Inclusion also means that we pay careful attention to issues of social justice and diversity. How do children talk to one another? Do they help one another? Is there teasing or exclusion going on? Teachers spend considerable energy helping students understand their own and others’ differences and children are encouraged to ask respectful questions and to learn about one another. Helping is considered essential in the classroom, and time is spent teaching students to support one another through peer mentoring, collaborative learning, and other forms of peer support. In the inclusive classrooms, it matters how people treat one another. Learning to live together in a democratic society is one of the key goals of the inclusive classroom.

Every parent wants his or her child to grow up to be able to move through the world with confidence and skill, and much of that will depend on the kind of education they have received. Inclusion is not a “favor” for students with disabilities. Inclusion is a gift we give ourselves, the gift of understanding, the gift of knowing that we are all members of the human race, and that true joy comes in building genuine relationships with a wide range of other people.

It is completely reasonable for teachers to be concerned that they are being asked to take on lots of responsibilities in the classroom without adequate support.
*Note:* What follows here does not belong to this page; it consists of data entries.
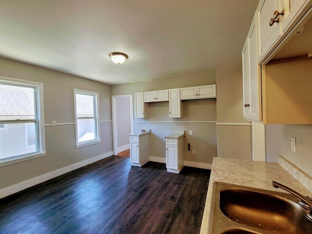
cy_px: 117
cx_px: 156
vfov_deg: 89.9
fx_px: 117
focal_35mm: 13
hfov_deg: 106.2
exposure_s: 1/60
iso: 125
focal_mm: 2.2
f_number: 2.2
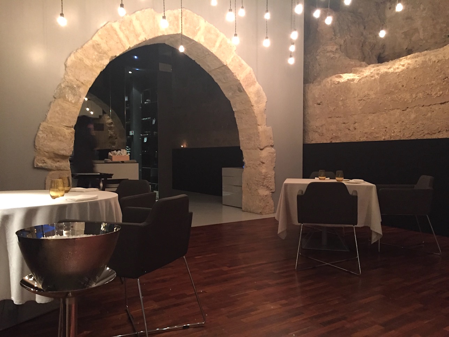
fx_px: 376
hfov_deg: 61.7
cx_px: 224
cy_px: 168
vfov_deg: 48.2
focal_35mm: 29
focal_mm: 4.15
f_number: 2.2
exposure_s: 1/17
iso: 500
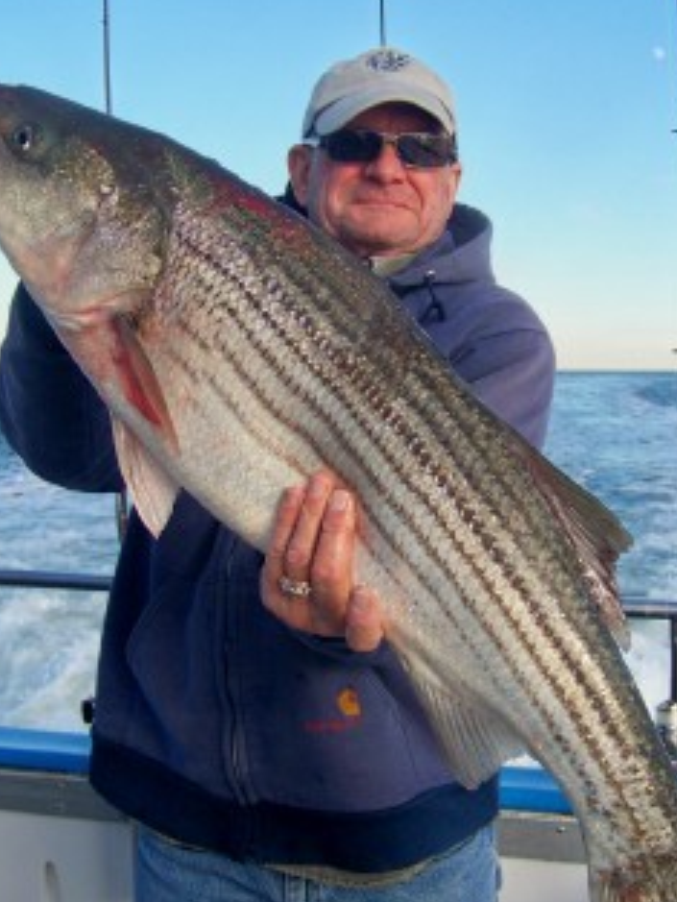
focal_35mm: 46
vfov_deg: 41.2
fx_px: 1199
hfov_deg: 31.5
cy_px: 490
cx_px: 386
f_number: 2.8
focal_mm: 5.85
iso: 64
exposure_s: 1/400
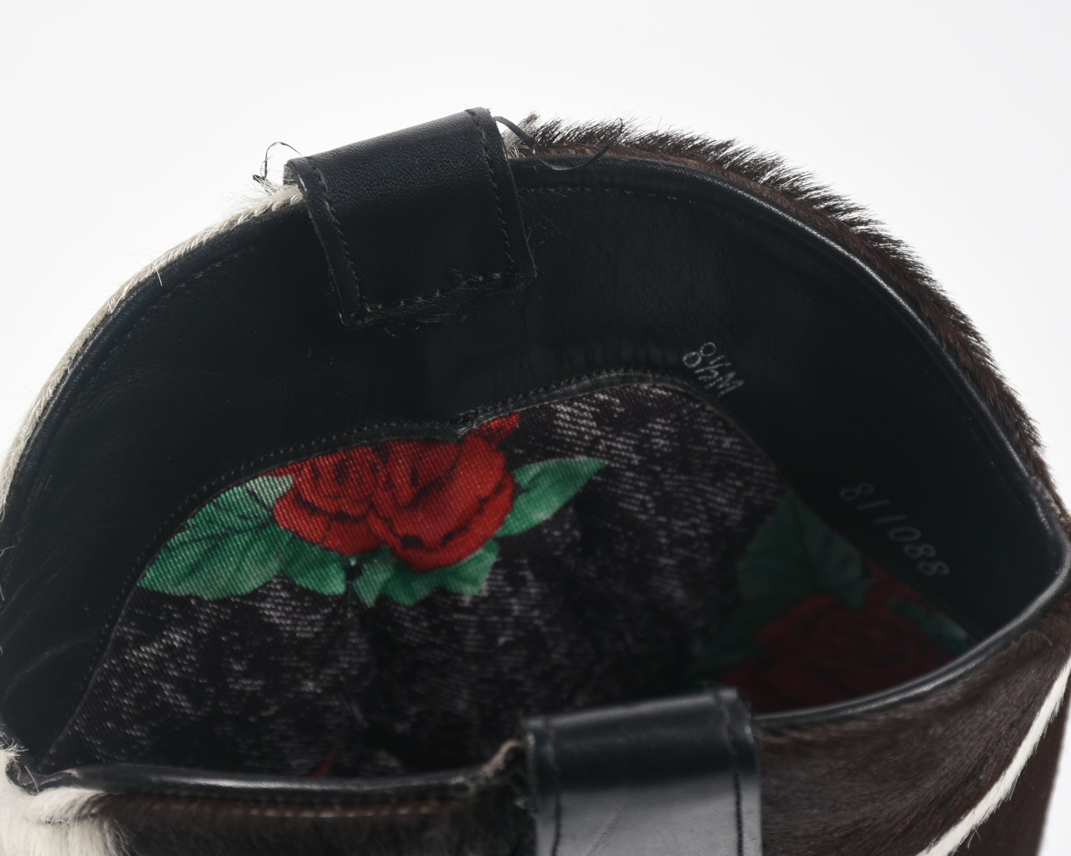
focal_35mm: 161
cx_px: 514
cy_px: 428
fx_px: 5089
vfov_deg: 9.6
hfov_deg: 12.0
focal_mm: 95
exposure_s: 1/125
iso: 200
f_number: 10
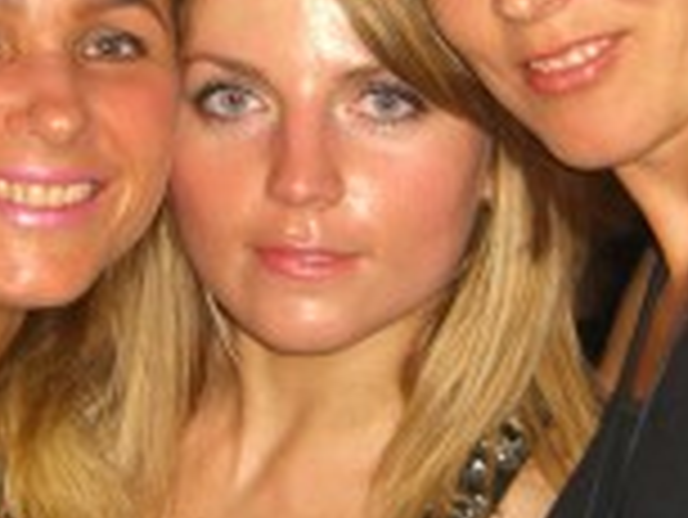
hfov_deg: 13.2
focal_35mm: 149
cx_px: 369
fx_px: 2964
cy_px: 288
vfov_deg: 10.0
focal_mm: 7.9
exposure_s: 1/60
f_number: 2.8
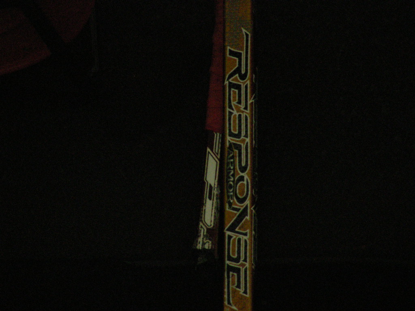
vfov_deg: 3.9
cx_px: 208
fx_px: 4556
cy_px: 156
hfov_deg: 5.2
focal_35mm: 380
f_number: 3.5
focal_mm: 63.3
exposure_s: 1/60
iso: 800
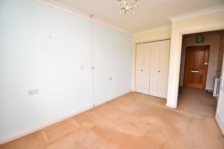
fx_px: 93
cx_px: 112
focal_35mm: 15
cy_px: 74
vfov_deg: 77.3
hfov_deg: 100.4
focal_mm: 10
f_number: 5
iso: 800
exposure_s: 1/100
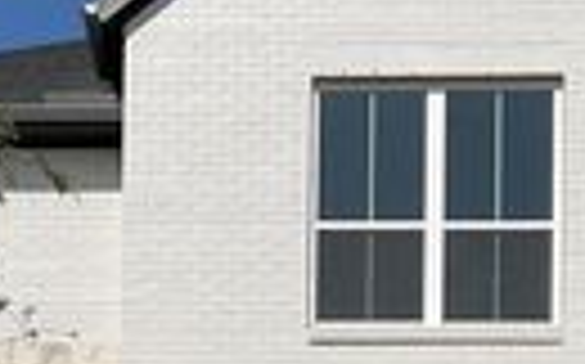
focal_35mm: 118
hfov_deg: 17.6
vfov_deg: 10.6
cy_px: 582
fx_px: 1880
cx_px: 166
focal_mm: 3
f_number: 1.8
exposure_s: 1/5814
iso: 16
Asking teachers to meet the needs of a wide range of learners without educational and personal resources is a formula for frustration and failure. Teachers need to demand (and schools must provide) adequate training and support for inclusion, not only before students are included, but on an ongoing basis. Abandoning teachers with challenging students is irresponsible and unethical and doesn’t lead to success for teachers, students, or their families.

It must also be said that many teachers have found that good teaching — responsive, active, participatory, and multi-level — benefits all students. It is not a zero-sum game in which making visuals to help Jonas hurts Carlos’ education or that allowing Tiana to use manipulatives damages Malik’s math skills. The more teachers broaden their curriculum and allow multiple entry and participation levels, the more students they are likely to reach. The more adaptations and modification are “standard,” the less stigmatizing or problematic variation becomes for any student.